IMPORTANT INFORMATION REGARDING OVER-THE-COUNTER SALE OF EPHEDRINE, PSEUDOEPHEDRINE, AND NORPSEUDOEPHEDRINE
House Bill 1137, passed by the 2011 Texas Legislature, requires all pharmacies that sell over-the-counter medications containing ephedrine and/or pseudoephedrine (PSE) to participate in a statewide, real-time electronic PSE monitoring program.
If your pharmacy is NOT set-up to use the National Precursor Log Exchange (NPLEx), register your pharmacy at: https:\\nplex.appriss.com
The 2005 Texas Legislature passed a bill that, effective August 1, 2005, requires pharmacies engaged in over-the-counter sales of tablet forms of products containing ephedrine, pseudoephedrine, or norpseudoephedrine must keep those products behind the pharmacy counter or in a locked case within 30 feet and in a direct line of sight from a pharmacy counter staffed by an employee of the pharmacy. The state law does not apply to liquid, liquid capsule, or liquid-gel capsule forms of the products. There are also new record-keeping requirements when selling one of these products. House Bill 1137, effective September 1, 2011, also amended the Health and Safety Code, Chapter 486, resulting in state laws more closely aligned to federal law regarding prerequisites to and restrictions on sales of ephedrine, pseudoephedrine, and norpseudoephedrine. One such change includes the requirement of a government-issued form of identification in order to purchase these medications.
Before completing the over-the-counter sale of a product containing ephedrine, pseudoephedrine, or norpseudoephedrine, a pharmacy must require the person making the purchase to:
- display a driver's license or other form of government-issued identification containing the person's photograph and indicating that the person is 16 years of age or older; and
- sign for the purchase.
The pharmacy must make a record of the sale including:
- the name, date of birth, and address of the person making the purchase; and
- type of identification displayed by the purchaser and the identification number; and
- the date and time of the purchase; and
- the item and number of grams purchased.

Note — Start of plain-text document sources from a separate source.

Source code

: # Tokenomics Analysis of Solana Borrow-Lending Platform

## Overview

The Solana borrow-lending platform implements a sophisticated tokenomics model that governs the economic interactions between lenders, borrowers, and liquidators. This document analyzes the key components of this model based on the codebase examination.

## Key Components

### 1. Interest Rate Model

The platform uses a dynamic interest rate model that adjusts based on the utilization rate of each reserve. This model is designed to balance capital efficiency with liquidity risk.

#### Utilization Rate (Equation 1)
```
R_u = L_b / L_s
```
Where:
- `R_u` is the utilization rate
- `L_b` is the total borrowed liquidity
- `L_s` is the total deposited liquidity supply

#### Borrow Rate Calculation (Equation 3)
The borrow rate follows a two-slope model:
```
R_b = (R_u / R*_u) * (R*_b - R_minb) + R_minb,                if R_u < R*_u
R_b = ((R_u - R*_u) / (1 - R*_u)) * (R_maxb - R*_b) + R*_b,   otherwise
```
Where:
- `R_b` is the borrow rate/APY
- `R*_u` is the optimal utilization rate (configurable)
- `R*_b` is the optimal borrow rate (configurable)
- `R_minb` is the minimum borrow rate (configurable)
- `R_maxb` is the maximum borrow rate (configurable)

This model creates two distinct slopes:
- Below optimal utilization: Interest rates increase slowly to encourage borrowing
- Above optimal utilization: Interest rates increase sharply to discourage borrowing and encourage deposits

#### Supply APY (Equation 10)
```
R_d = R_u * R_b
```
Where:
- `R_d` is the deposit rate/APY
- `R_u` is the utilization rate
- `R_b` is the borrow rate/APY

The pharmacy must transmit the record of sale as required by Health and Safety Code Section 486.0141.
A business establishment may not sell to a person who makes over-the-counter purchases of one or more products containing ephedrine, pseudoephedrine, or norpseudoephedrine within any:
- calendar day, more than 3.6 grams of ephedrine, pseudoephedrine, norpseudoephedrine, or a combination of those substances; and
- 30-day period, more than 9 grams of ephedrine, pseudoephedrine, norpseudoephedrine, or a combination of those substances.
In early 2006, the US Congress passed the Combat Methamphetamine Epidemic Act of 2005. This Act is similar to the Texas law, but has some provisions that are more stringent than the Texas law. Because these portions are more stringent, the provisions of the Federal Law supersede the Texas law. Some of the differences are as follows:
Effective April 8, 2006:
- Daily sales are limited to 3.6 Grams of the base product; and
- Monthly sales are limited to 9 Grams of the base product.

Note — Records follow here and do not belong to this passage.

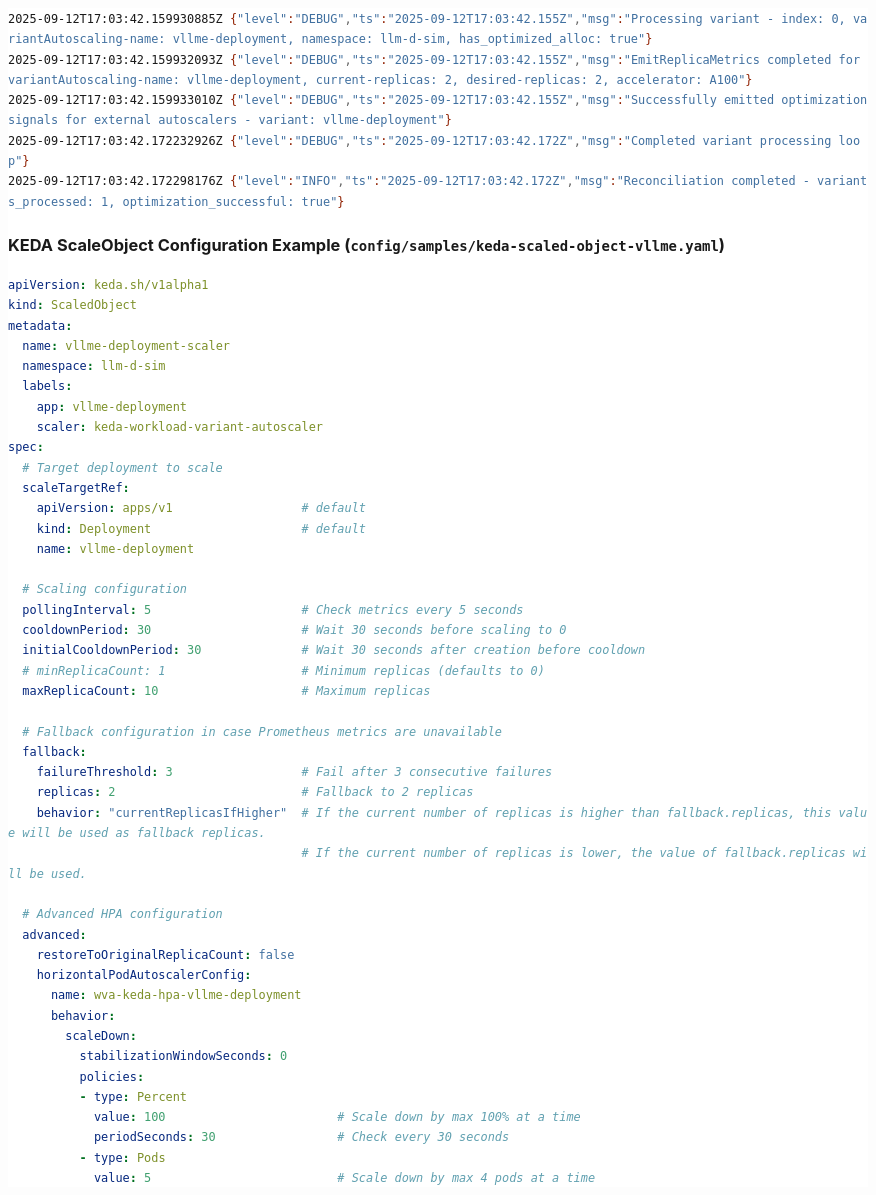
 ```sh
2025-09-12T17:03:42.159930885Z {"level":"DEBUG","ts":"2025-09-12T17:03:42.155Z","msg":"Processing variant - index: 0, variantAutoscaling-name: vllme-deployment, namespace: llm-d-sim, has_optimized_alloc: true"}
2025-09-12T17:03:42.159932093Z {"level":"DEBUG","ts":"2025-09-12T17:03:42.155Z","msg":"EmitReplicaMetrics completed for variantAutoscaling-name: vllme-deployment, current-replicas: 2, desired-replicas: 2, accelerator: A100"}
2025-09-12T17:03:42.159933010Z {"level":"DEBUG","ts":"2025-09-12T17:03:42.155Z","msg":"Successfully emitted optimization signals for external autoscalers - variant: vllme-deployment"}
2025-09-12T17:03:42.172232926Z {"level":"DEBUG","ts":"2025-09-12T17:03:42.172Z","msg":"Completed variant processing loop"}
2025-09-12T17:03:42.172298176Z {"level":"INFO","ts":"2025-09-12T17:03:42.172Z","msg":"Reconciliation completed - variants_processed: 1, optimization_successful: true"}
```

### KEDA ScaleObject Configuration Example (`config/samples/keda-scaled-object-vllme.yaml`)

```yaml
apiVersion: keda.sh/v1alpha1
kind: ScaledObject
metadata:
  name: vllme-deployment-scaler
  namespace: llm-d-sim
  labels:
    app: vllme-deployment
    scaler: keda-workload-variant-autoscaler
spec:
  # Target deployment to scale
  scaleTargetRef:
    apiVersion: apps/v1                  # default
    kind: Deployment                     # default
    name: vllme-deployment
  
  # Scaling configuration
  pollingInterval: 5                     # Check metrics every 5 seconds
  cooldownPeriod: 30                     # Wait 30 seconds before scaling to 0
  initialCooldownPeriod: 30              # Wait 30 seconds after creation before cooldown
  # minReplicaCount: 1                   # Minimum replicas (defaults to 0)
  maxReplicaCount: 10                    # Maximum replicas

  # Fallback configuration in case Prometheus metrics are unavailable
  fallback:
    failureThreshold: 3                  # Fail after 3 consecutive failures
    replicas: 2                          # Fallback to 2 replicas
    behavior: "currentReplicasIfHigher"  # If the current number of replicas is higher than fallback.replicas, this value will be used as fallback replicas.
                                         # If the current number of replicas is lower, the value of fallback.replicas will be used.
  
  # Advanced HPA configuration
  advanced:
    restoreToOriginalReplicaCount: false
    horizontalPodAutoscalerConfig:
      name: wva-keda-hpa-vllme-deployment
      behavior:
        scaleDown:
          stabilizationWindowSeconds: 0
          policies:
          - type: Percent
            value: 100                        # Scale down by max 100% at a time
            periodSeconds: 30                 # Check every 30 seconds
          - type: Pods
            value: 5                          # Scale down by max 4 pods at a time
```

- Effective September 30, 2006, sales restrictions will apply to all dosage forms of the products, including liquids, liquid capsules, or liquid gel capsules;
- Sellers must maintain a logbook, written or electronic, to record sales of products containing ephedrine, pseudoephedrine, or phenylpropanolamine. The seller must enter into the logbook the name of the product, and quantity sold. The customer must write or enter into the logbook their name, address, date, and time of sale. The customer must also sign the logbook. You may not sell the product unless these requirements are met.
- Sellers, must be "self-certified" before selling these products and must comply with all provisions of the CMEA relating to employee training, product placement, photo identification of customers, sales logbooks, and other procedures listed in the law. DEA has provided detailed training instructions for use in explaining a sellers obligations on its website at www.DEAdiversion.usdoj.gov.